◆ **Atividade**
Copie da crônica sobre o gigante, sem qualquer alteração, tudo o que vai de "Militantes das antigas, comunistas" até "e resolveu participar.".

◆ **Trecho para leitura**
Crônica sobre um titã incompreendido.
Militantes das antigas, comunistas comedores de criancinhas, políticos corruptos e malvados em geral: tremei! O gigante acordou.
Acordou, de fato, não há o que se discutir quanto a isso. Mas acho que acordou com amnésia. Ou o gigante esqueceu da história recente do país ou talvez não a tenha vivenciado. Estava dormindo, afinal de contas.
O gigante também quer brigar contra o que está errado, mas não entende muito bem o que está acontecendo. Acho que ele acordou assim meio de sopetão, no susto. Ouviu uma gritaria, uma certa baderna e à princípio achou ruim – quem gosta de baderna? Mas depois que viu algumas pessoas apanhando da polícia sem qualquer motivo aparente, mudou de ideia e resolveu participar.
Foi assim que descobriu um pessoal brigando por seus direitos. Mas no calor do momento ele não pôde parar para entender o que de fato estava acontecendo. Simplesmente entrou na dança.
Correndo ali no meio do povo, o gigante ouviu dizerem que todo o vuco-vuco era para baixar o preço da tarifa do transporte público, que havia subido vinte centavos. Aquilo era meio estranho pro gigante, pois ele nunca andou de ônibus e alguns centavinhos para ele era mixaria.
Foi aí que ele ouviu alguém gritar: “É mais do que vinte centavos!” e tudo fez sentido. Gigantes, você deve saber, têm dificuldade para interpretar as coisas, por isso ele entendeu que aquela era a hora de lutar por TUDO de uma vez só: saúde, educação, salários justos, etc.
Em meio àquele carnaval ideológico, o gigante se sentiu em casa. Escreveu cartaz, pintou a cara e se vestiu de branco. Até que finalmente encontrou uma causa ainda mais nobre para defender: chegara a hora de lutar contra o verdadeiro Mal.
Gigantes não compreendem nuances de pensamento. Eles são maniqueístas por natureza, por isso precisava de um vilão bem malvado para lutar contra. Imagine como ele ficou contente ao sussurarem em seu ouvido: o governo atual é o vilão, pegou dinheiro do povo. E como ele esteve dormindo por tanto tempo, achou que foi o partido do governo que inventou a corrupção, e que antes deles nada disso tinha ocorrido no Brasil.
E quem pode culpar o gigante? Poxa, ele não sabe das coisas. No fundo ele é bem intencionado, se você pensar bem: quer acabar com a corrupção, quem poderia ser contra isso?
Então o gigante avistou um monte de bandeiras vermelhas, cada uma com uma sigla totalmente diferente da outra, mas como ele não sabia ler direito, achou que todas eram a favor do governo, achou que todas representavam o Mal. E se chateou, pediu para baixarem a bandeira.

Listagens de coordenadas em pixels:
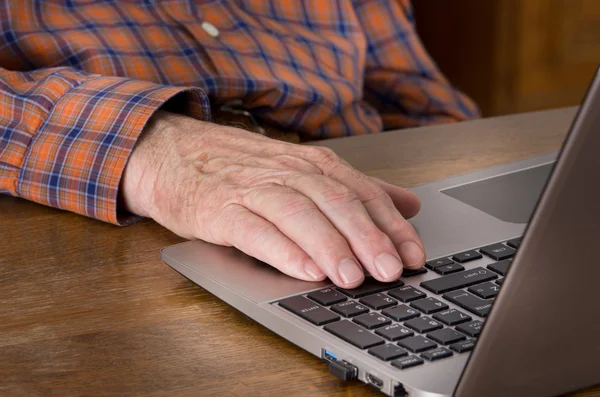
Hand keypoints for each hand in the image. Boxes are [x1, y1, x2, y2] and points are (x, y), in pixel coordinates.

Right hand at [121, 111, 424, 287]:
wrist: (171, 151)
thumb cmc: (241, 167)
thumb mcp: (301, 170)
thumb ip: (355, 188)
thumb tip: (408, 205)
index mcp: (311, 164)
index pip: (362, 193)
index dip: (391, 226)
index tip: (414, 256)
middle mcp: (287, 172)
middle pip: (335, 202)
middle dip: (367, 238)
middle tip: (391, 270)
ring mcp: (252, 189)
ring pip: (299, 214)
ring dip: (329, 246)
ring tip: (352, 277)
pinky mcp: (219, 209)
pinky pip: (254, 231)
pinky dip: (281, 251)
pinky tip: (304, 271)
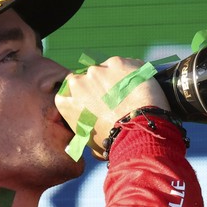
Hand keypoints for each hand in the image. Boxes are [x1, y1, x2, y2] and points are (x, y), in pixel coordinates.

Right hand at [55, 57, 170, 156]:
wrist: (136, 134)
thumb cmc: (113, 143)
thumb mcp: (89, 141)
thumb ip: (84, 128)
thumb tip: (91, 134)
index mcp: (66, 100)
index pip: (69, 91)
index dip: (84, 94)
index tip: (95, 100)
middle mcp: (78, 82)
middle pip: (87, 78)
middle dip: (99, 85)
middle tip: (115, 98)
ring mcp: (98, 71)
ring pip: (106, 69)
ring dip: (116, 78)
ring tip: (131, 94)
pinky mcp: (118, 63)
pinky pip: (126, 65)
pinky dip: (133, 73)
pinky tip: (140, 86)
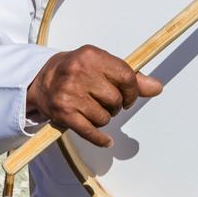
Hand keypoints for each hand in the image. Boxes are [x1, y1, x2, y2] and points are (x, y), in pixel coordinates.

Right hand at [27, 45, 162, 147]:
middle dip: (115, 105)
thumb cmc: (76, 71)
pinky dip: (101, 139)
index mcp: (91, 56)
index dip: (132, 92)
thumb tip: (157, 87)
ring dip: (103, 118)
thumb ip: (130, 77)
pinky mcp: (63, 113)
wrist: (40, 80)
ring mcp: (69, 94)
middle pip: (116, 100)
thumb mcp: (101, 65)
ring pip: (104, 117)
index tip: (128, 96)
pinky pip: (91, 132)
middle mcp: (79, 73)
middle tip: (105, 102)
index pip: (127, 77)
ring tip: (92, 109)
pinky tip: (106, 140)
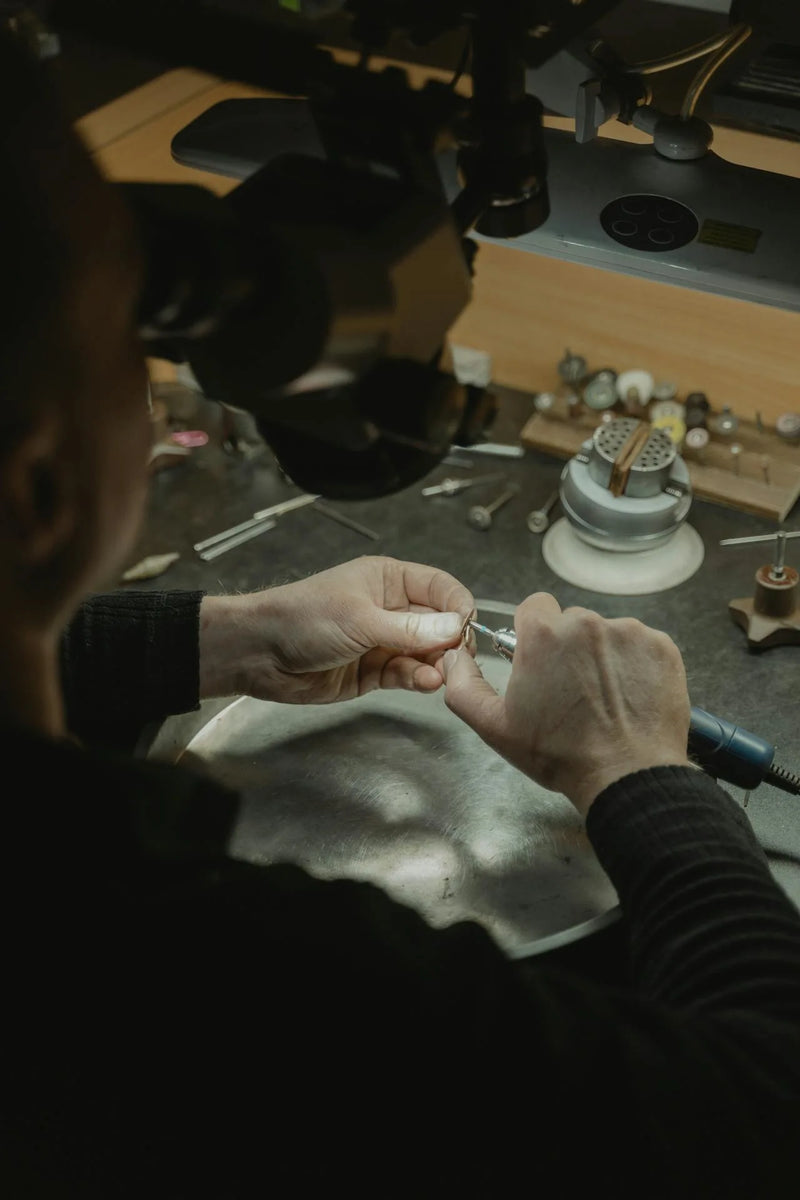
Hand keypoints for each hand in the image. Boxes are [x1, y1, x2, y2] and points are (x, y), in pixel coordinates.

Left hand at [198, 555, 474, 704]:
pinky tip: (426, 682)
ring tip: (440, 675)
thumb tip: (456, 628)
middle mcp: (390, 609)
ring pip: (426, 653)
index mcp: (388, 580)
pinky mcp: (374, 672)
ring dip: (436, 664)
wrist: (259, 653)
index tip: (469, 626)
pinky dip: (419, 679)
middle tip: (460, 659)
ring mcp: (383, 642)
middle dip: (452, 641)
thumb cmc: (302, 618)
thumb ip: (410, 628)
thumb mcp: (360, 618)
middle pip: (438, 624)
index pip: (439, 587)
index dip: (457, 605)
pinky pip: (407, 674)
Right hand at [442, 592, 691, 815]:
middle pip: (571, 620)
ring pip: (606, 632)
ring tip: (603, 697)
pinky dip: (634, 665)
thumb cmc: (560, 754)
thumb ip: (463, 686)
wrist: (627, 774)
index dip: (533, 635)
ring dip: (602, 656)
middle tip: (570, 689)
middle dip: (568, 647)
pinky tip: (628, 696)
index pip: (533, 607)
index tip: (539, 661)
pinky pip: (640, 645)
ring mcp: (629, 632)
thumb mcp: (494, 727)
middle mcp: (586, 623)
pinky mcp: (661, 646)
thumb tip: (454, 657)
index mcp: (543, 635)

◆ **Sua resposta**
Militantes das antigas, comunistas comedores de criancinhas, políticos corruptos e malvados em geral: tremei! O gigante acordou.
Acordou, de fato, não há o que se discutir quanto a isso. Mas acho que acordou com amnésia. Ou o gigante esqueceu da história recente do país ou talvez não a tenha vivenciado. Estava dormindo, afinal de contas.
O gigante também quer brigar contra o que está errado, mas não entende muito bem o que está acontecendo. Acho que ele acordou assim meio de sopetão, no susto. Ouviu uma gritaria, uma certa baderna e à princípio achou ruim – quem gosta de baderna? Mas depois que viu algumas pessoas apanhando da polícia sem qualquer motivo aparente, mudou de ideia e resolveu participar.